*** Opening of EXTRACTED ENTRIES ***

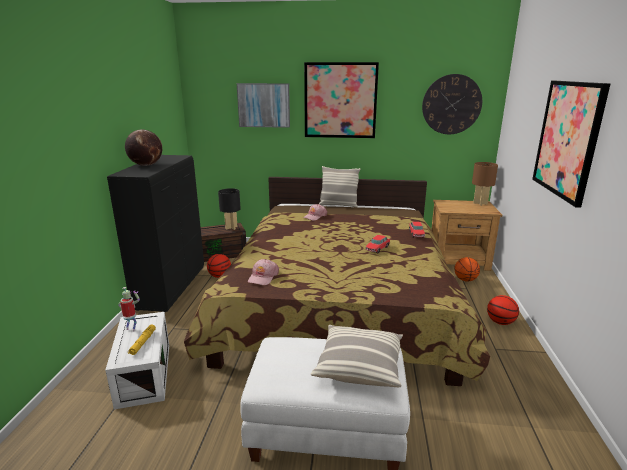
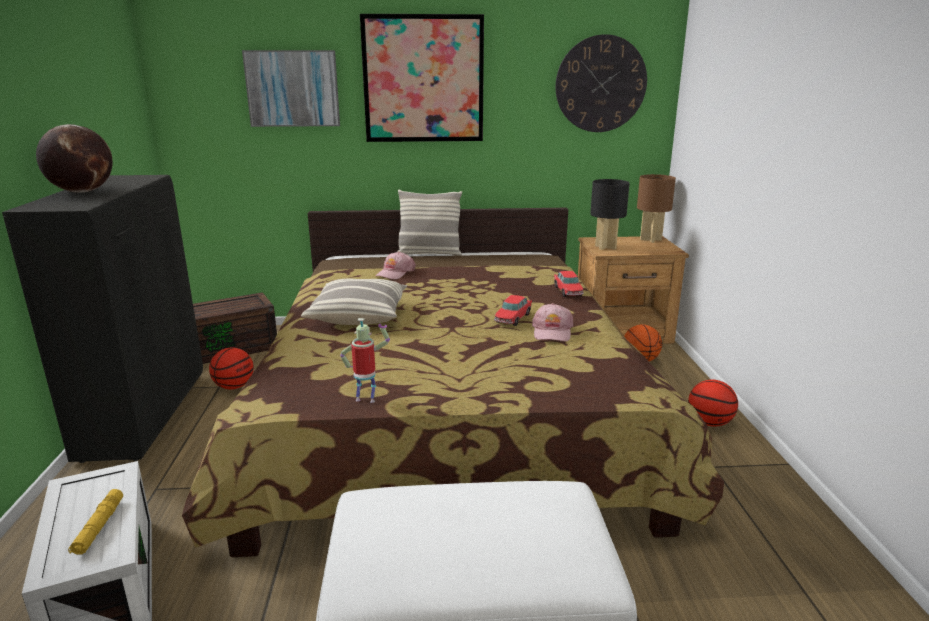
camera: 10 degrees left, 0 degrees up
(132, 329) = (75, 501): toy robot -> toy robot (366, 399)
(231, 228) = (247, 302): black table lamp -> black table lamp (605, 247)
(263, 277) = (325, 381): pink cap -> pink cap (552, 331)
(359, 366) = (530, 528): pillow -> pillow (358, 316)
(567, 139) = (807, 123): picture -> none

*** Close of EXTRACTED ENTRIES ***
*** Opening of EXTRACTED ENTRIES ***

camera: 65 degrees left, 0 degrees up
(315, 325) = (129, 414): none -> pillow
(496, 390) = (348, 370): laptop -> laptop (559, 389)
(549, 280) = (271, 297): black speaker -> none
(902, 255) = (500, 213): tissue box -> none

*** Close of EXTRACTED ENTRIES ***
*** Opening of EXTRACTED ENTRIES ***

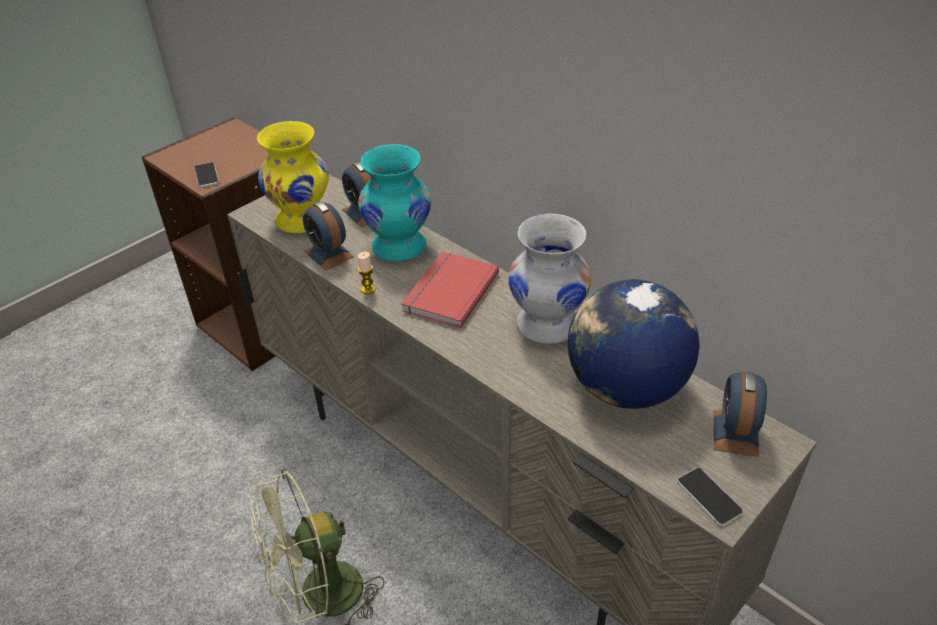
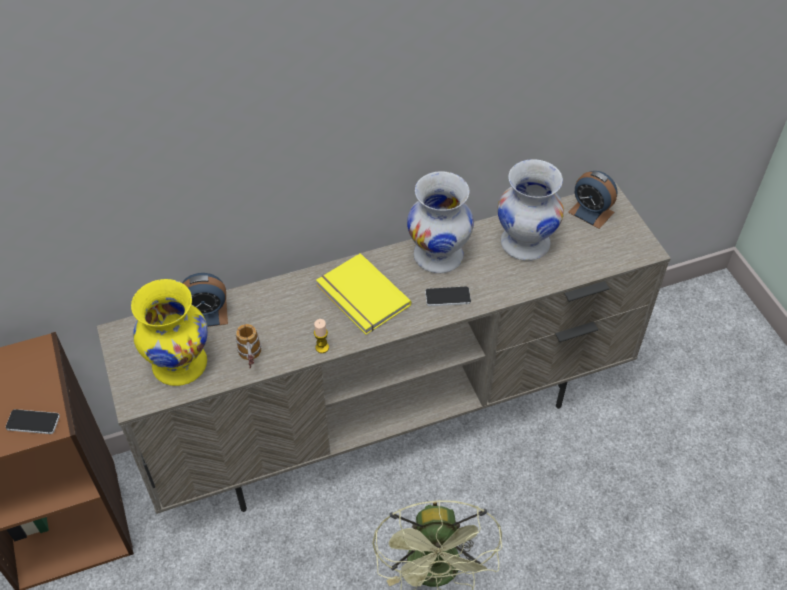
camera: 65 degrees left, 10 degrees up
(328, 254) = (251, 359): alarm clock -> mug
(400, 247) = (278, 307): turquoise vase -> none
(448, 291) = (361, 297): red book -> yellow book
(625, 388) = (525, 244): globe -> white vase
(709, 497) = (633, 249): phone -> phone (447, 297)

*** Close of EXTRACTED ENTRIES ***

▶ [WORK TASK]: Retype the records above, but only those lines that fall between the line containing "(328, 254) = (251, 359): alarm clock -> mug" and the line containing "(709, 497) = (633, 249): phone", with both of those lines included, exactly as written.

▶ [ANSWER TO THE EXERCISE]:
(328, 254) = (251, 359): alarm clock -> mug
(400, 247) = (278, 307): turquoise vase -> none
(448, 291) = (361, 297): red book -> yellow book
(625, 388) = (525, 244): globe -> white vase
(709, 497) = (633, 249): phone -> phone (447, 297)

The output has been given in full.